# Dataset content
= Beginning of Section =

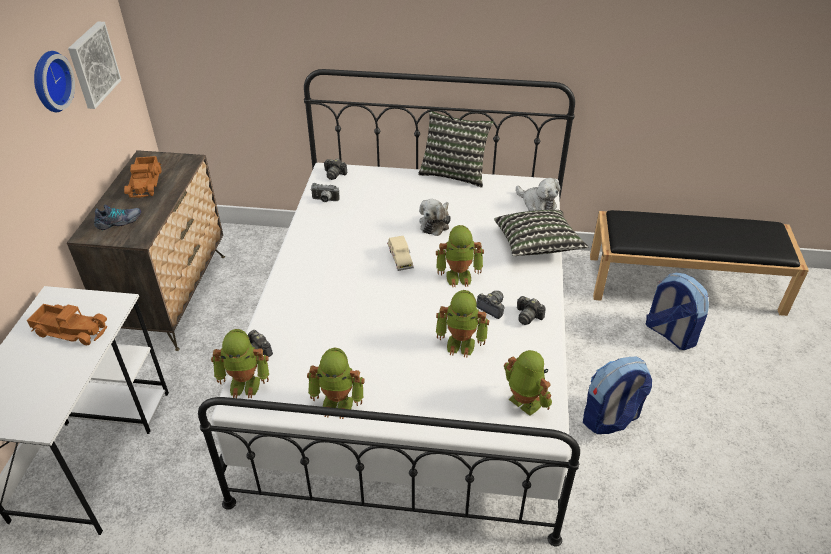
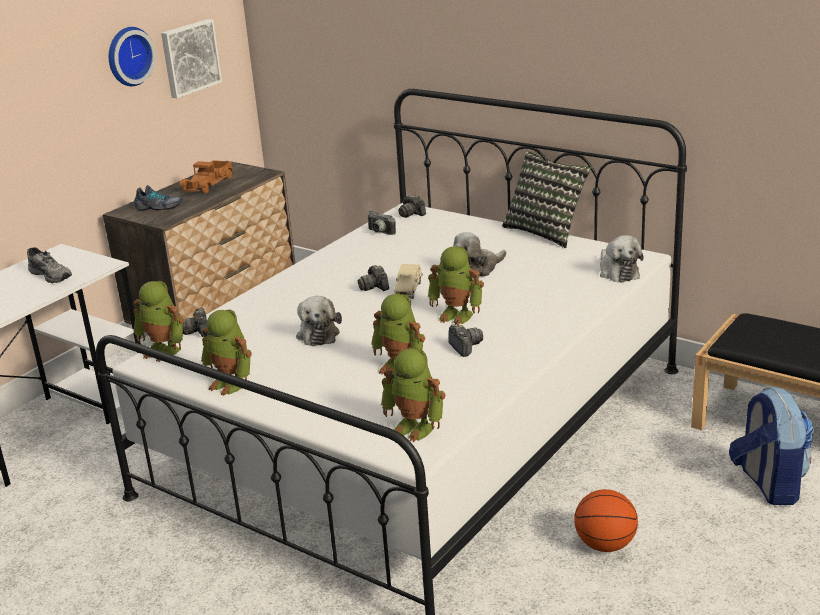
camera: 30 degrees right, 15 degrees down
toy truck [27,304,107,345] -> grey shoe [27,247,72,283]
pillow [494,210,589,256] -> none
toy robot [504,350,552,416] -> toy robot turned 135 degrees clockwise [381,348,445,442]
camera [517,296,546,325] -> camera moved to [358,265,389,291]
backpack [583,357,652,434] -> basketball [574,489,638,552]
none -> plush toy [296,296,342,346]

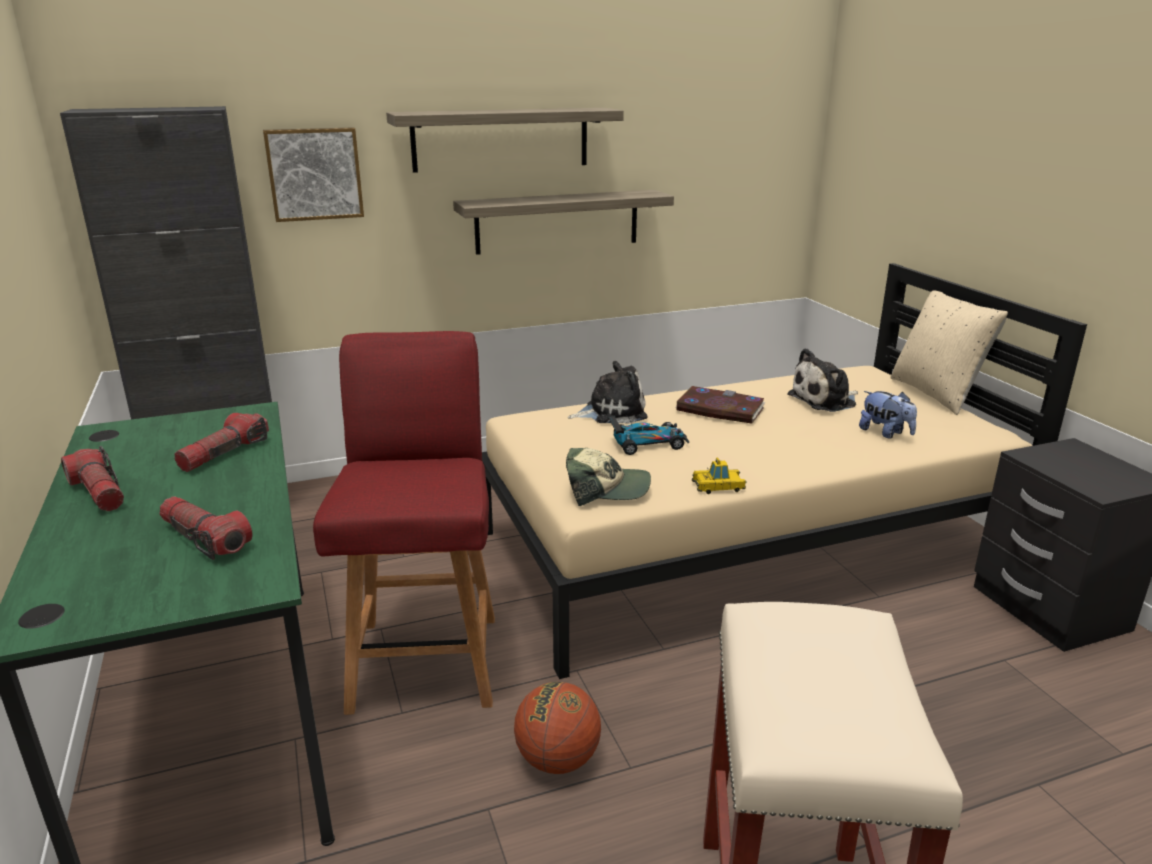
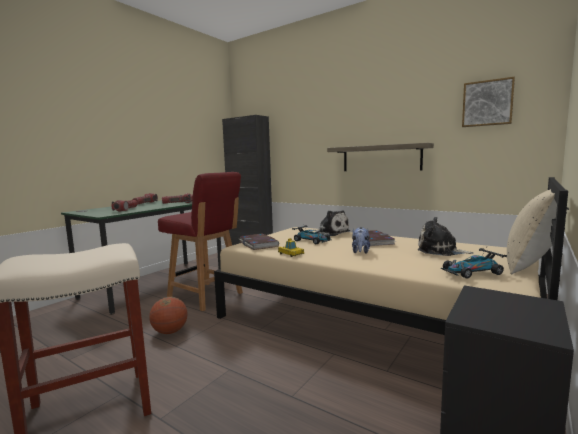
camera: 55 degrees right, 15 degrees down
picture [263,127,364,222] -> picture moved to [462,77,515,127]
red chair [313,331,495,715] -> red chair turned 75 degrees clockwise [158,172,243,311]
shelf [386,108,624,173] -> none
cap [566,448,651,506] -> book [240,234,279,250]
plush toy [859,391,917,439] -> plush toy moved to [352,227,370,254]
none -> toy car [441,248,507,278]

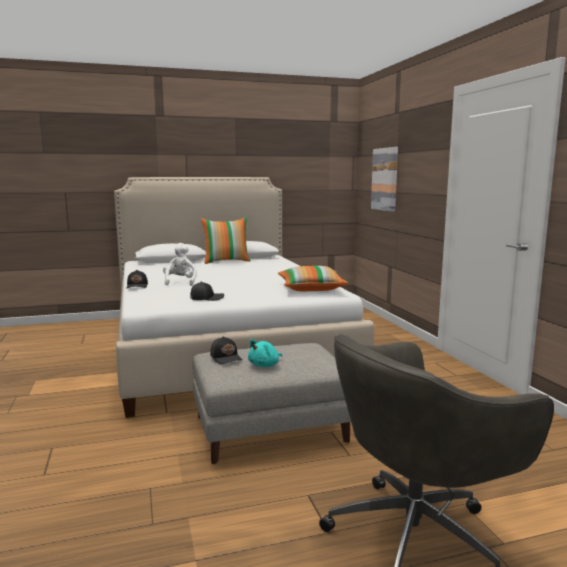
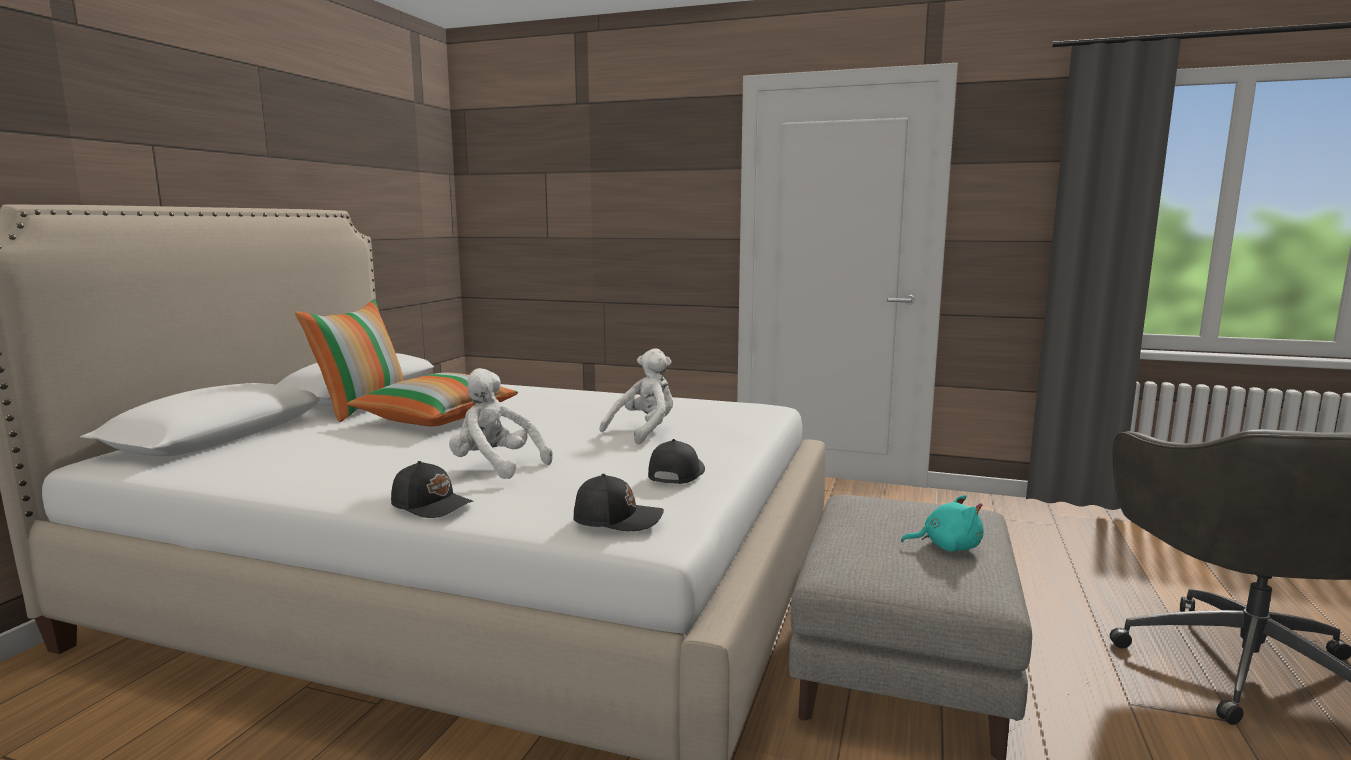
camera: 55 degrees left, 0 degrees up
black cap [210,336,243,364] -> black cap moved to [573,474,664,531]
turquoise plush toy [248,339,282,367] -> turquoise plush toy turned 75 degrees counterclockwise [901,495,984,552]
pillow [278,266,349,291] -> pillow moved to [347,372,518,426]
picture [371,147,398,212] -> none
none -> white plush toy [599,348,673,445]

= End of Section =

# Exercise brief
Work from the entries above. Set down exactly and only the lines from the line with "toy truck [27,304,107,345]" to the line with "none -> toy car [441,248,507,278]", both included, and leave the pictures out.

# Exercise response
toy truck [27,304,107,345] -> grey shoe [27,247,72,283]
pillow [494,210,589,256] -> none
toy robot [504,350,552,416] -> toy robot turned 135 degrees clockwise [381,348,445,442]
camera [517,296,546,325] -> camera moved to [358,265,389,291]
backpack [583,357,652,434] -> basketball [574,489,638,552]
none -> plush toy [296,296,342,346]

camera: 55 degrees right, 15 degrees down
picture [263,127,364,222] -> picture moved to [462,77,515,127]
red chair [313,331,495,715] -> red chair turned 75 degrees clockwise [158,172,243,311]
shelf [386,108,624,173] -> none
cap [566,448,651,506] -> book [240,234,279,250]
plush toy [859,391,917,439] -> plush toy moved to [352,227,370,254]
none -> toy car [441,248,507,278]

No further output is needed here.